Homework 1

Author

Your Name

Published

October 15, 2024

Overview

For this assignment, you are going to evaluate modernization theory as laid out in Seymour Martin Lipset’s classic article entitled “Some Social Requisites of Democracy: Economic Development and Political Legitimacy.” How classic is this article? According to Google Scholar, this piece has been cited more than 11.5 thousand times!

We are going to use data from V-Dem and modern data viz tools to explore Lipset’s hypothesis that economic modernization is highly correlated with democracy. We have already done this to some extent by looking at the relationship between wealth and the polyarchy score. But we are going to broaden things out by looking at other measures of democracy contained in the V-Dem dataset. Specifically, you will get to choose between the following four measures:

  • liberal democracy (libdem)
  • participatory democracy (partipdem)
  • deliberative democracy (delibdem)
  • egalitarian democracy (egaldem).

For measuring modernization we are going to stick with GDP per capita (gdp_pc).

Start by running this code chunk to import all of the packages you will need for this exercise. Then start working through the code and questions below. Feel free to grab relevant code chunks from the slides or the classwork QMD files that we have used in class so far.

library(tidyverse)
library(plotly)

Step 2: Make a column chart comparing regional levels (20 pts)

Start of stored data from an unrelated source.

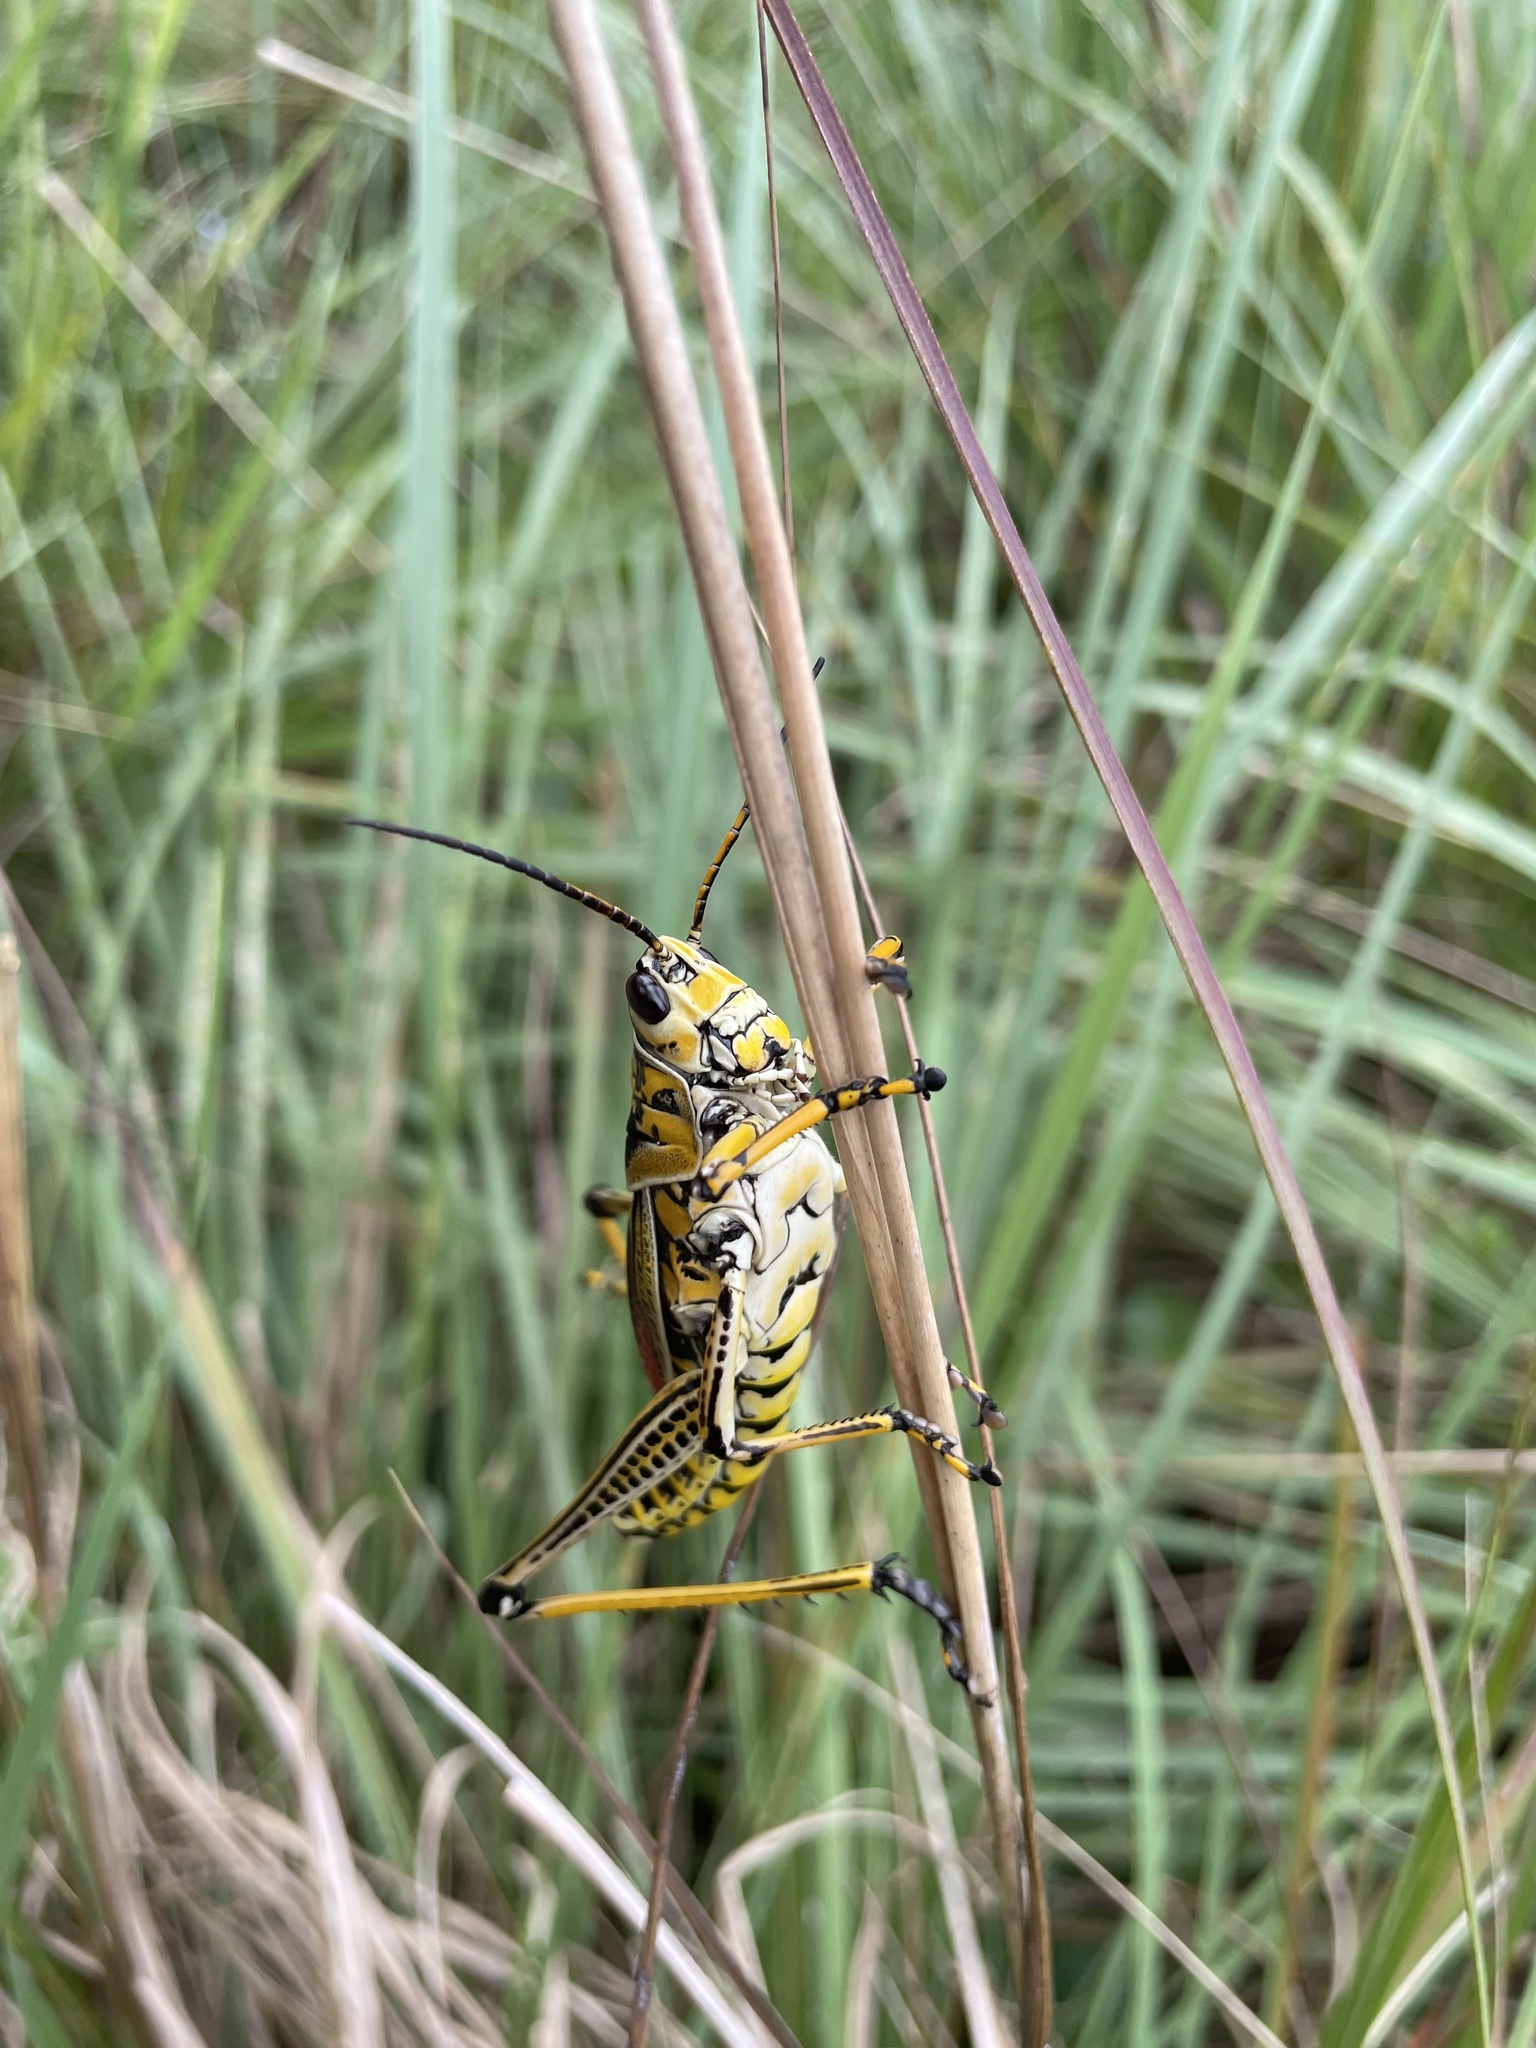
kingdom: Animalia
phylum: Arthropoda
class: Insecta
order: Orthoptera
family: Romaleidae
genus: Romalea
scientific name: Romalea microptera
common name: Eastern lubber grasshopper
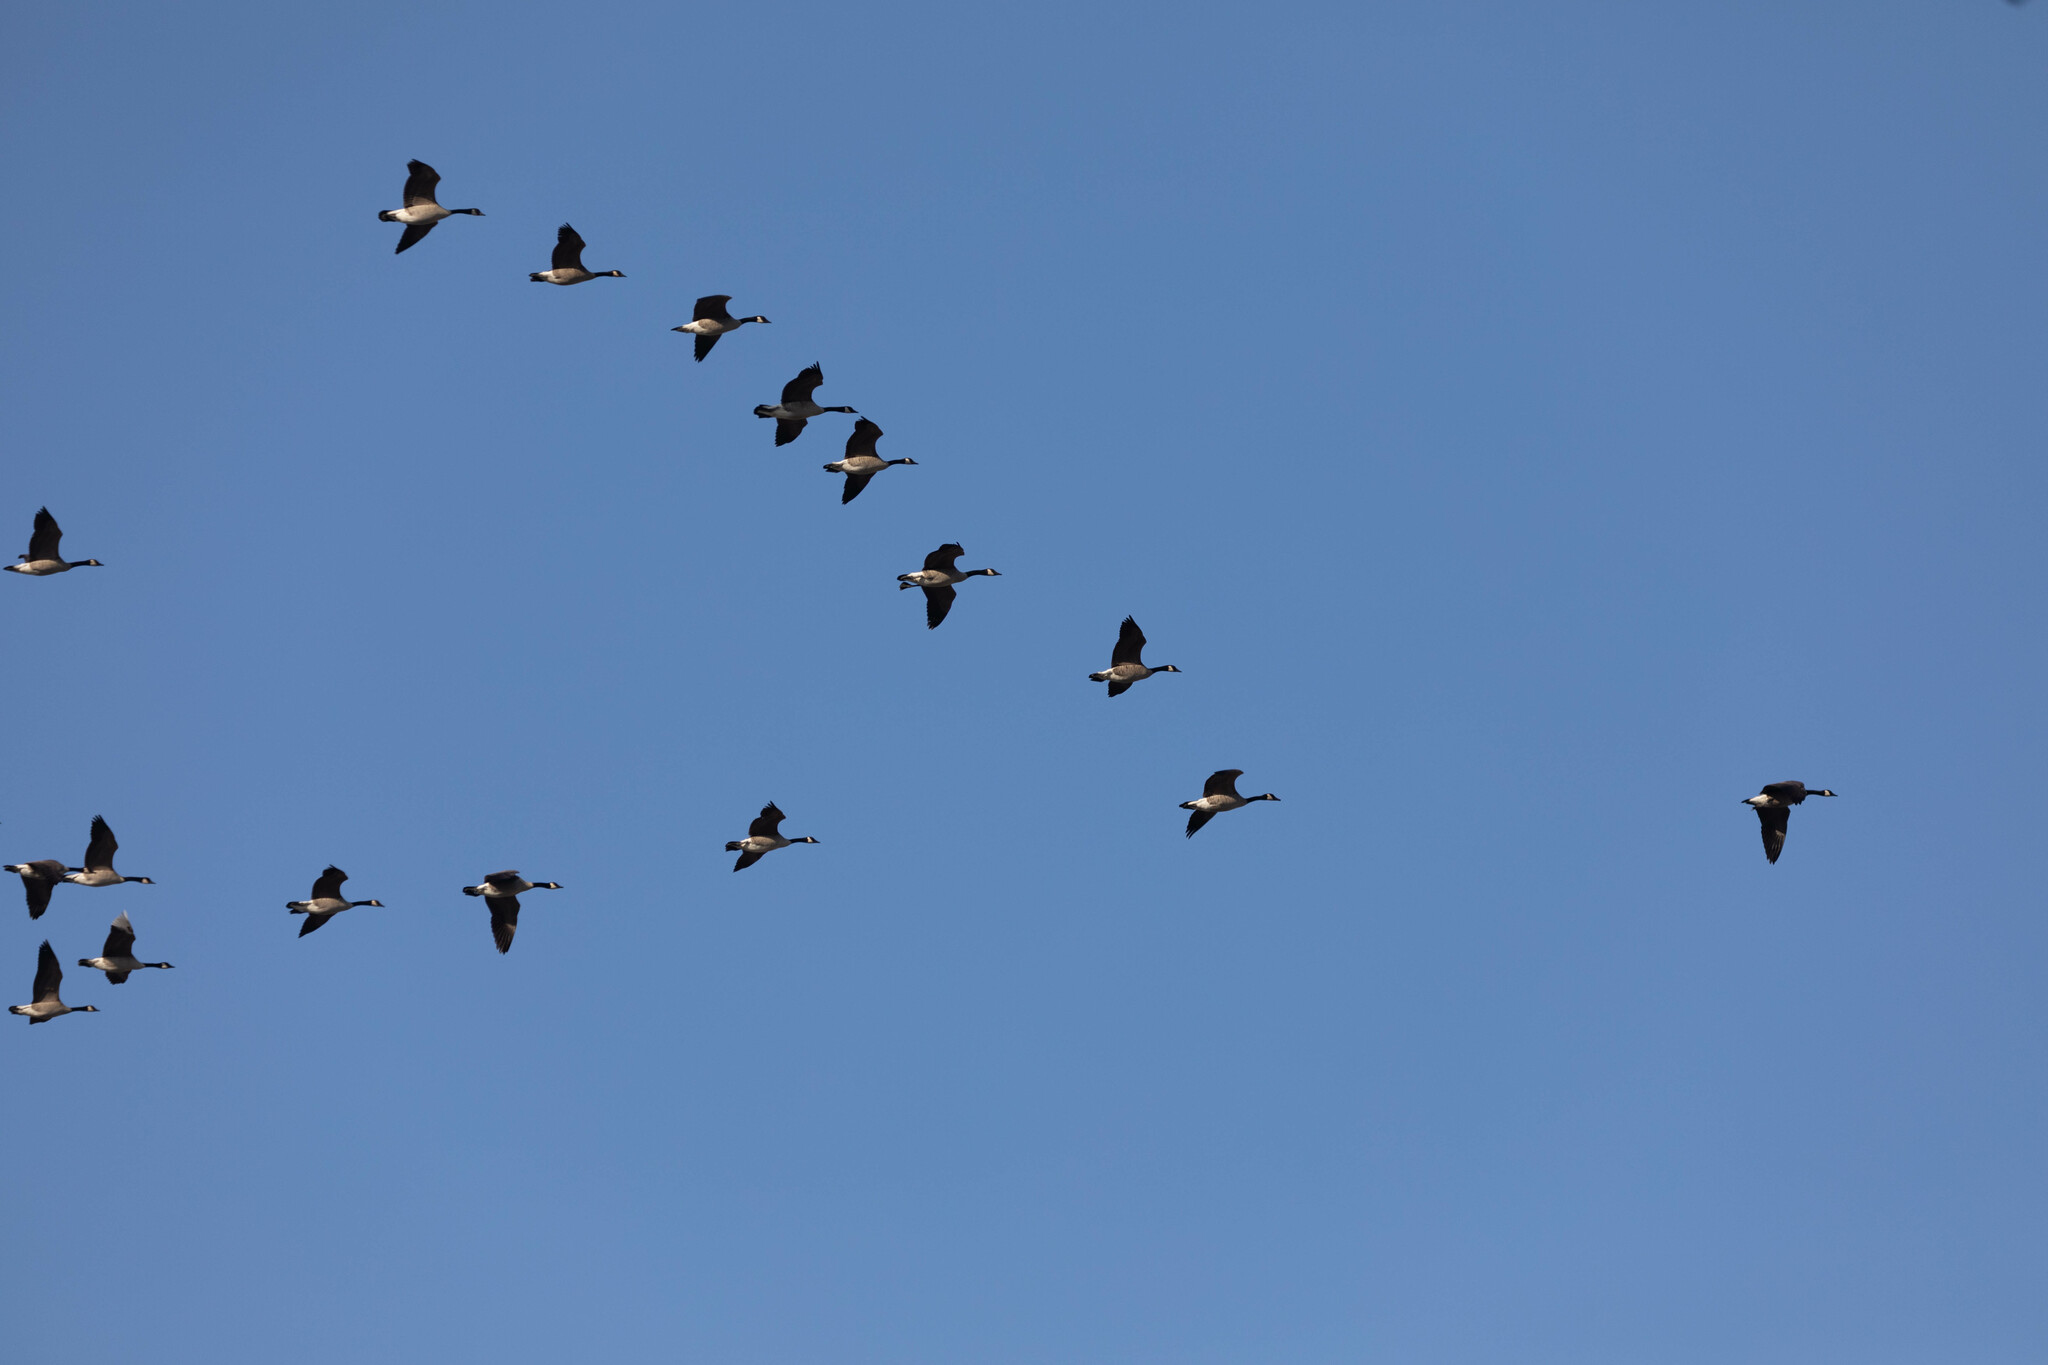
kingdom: Animalia
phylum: Chordata
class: Aves
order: Anseriformes
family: Anatidae
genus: Branta
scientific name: Branta canadensis
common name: Canada goose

a) Read in the data from column_chart.csv using read_csv() in an object called column_chart_dta. You should see average democracy scores for the countries that you made a line chart for in Step 1.

b) View the data frame. Describe briefly what you see, e.g. number of rows, columns and how the countries rank in terms of one of the democracy scores.

c) Use ggplot() and geom_col() to visualize one of the democracy measures with a column chart (you can use the same measure as in Step 1 or a different one). Use fct_reorder() to arrange the columns in order of the y-axis values. Make sure to add appropriate axis labels, a title and a caption. Change the fill color and add a theme to spruce it up a bit. Remember that these are averages over the same number of years as the line chart you made in Step 1

d) Interpret your column chart. Does the evidence in the column chart roughly match what you saw in the line chart above?

Step 3: Make a scatter plot (20 pts)

a) Load the scatter plot data with read_csv()from scatter_plot.csv, storing the data in an object called scatter_plot_dta. Then glimpse or view the data and describe briefly what you see. Note that the values you see are country averages for the variables over the period 2010 - 2019.

b) Now build a scatter plot with ggplot2 using these data. Put GDP on the x-axis and one of the measures of democracy on the y-axis and color the points by region. Stretch the x-axis on a log scale and use the scales package to add a prefix and suffix to the x-axis numbers to indicate that they are dollar figures. Add appropriate labels and a viridis color map and add your favorite theme. Note that you will get some warnings about a few missing data points, so try setting warning: false at the top of the code chunk with the hash pipe (#|) operator.

c) Next add a trend line with geom_smooth() preferably with a linear model (method = “lm”). Note that you will get some warnings about missing data points and a message about the linear model. Try setting warning: false at the top of the code chunk with the hash pipe (#|) operator.

Step 4: Additional Tasks (20 pts)

a) Facet wrap your scatter plot by region.

b) Remove the facet_wrap() call and display the relationship for one region and use geom_text() to label your points.

c) Remove the text labels and make your scatter plot interactive using ggplotly(). Make sure that your tooltip includes the information that you want to display to the user.

Step 5: Interpretation (10 pts)

Interpret your results from your visualizations, including the scatter plot, line chart and column chart. Is there an obvious relationship between development and democracy? Do the data generally support Lipset’s theory?

Step 6: Rendering (10 pts)

Press the render button to create your HTML document. If you get any errors go back and fix them and try again until the document renders.

Extra Credit (3 pts)

(a) Use a Quato theme to improve the look of the HTML output.

(b) Use the paletteer package to a different theme to your scatter plot from Step 4.

(c) Add annotation to your scatter plot from Step 4 using hline() or vline() to highlight a significant point in your data, like the mean or some other significant value. (Note: you will have to do some research to complete this step–we did not do it in class).

Submission

After rendering your document, export your project folder and submit it on Blackboard. You will find the link to the Coding Assignment one submission portal under the Assignments link. There are instructions along with screenshots there to assist you with the process of exporting your project as a ZIP file from Posit Cloud.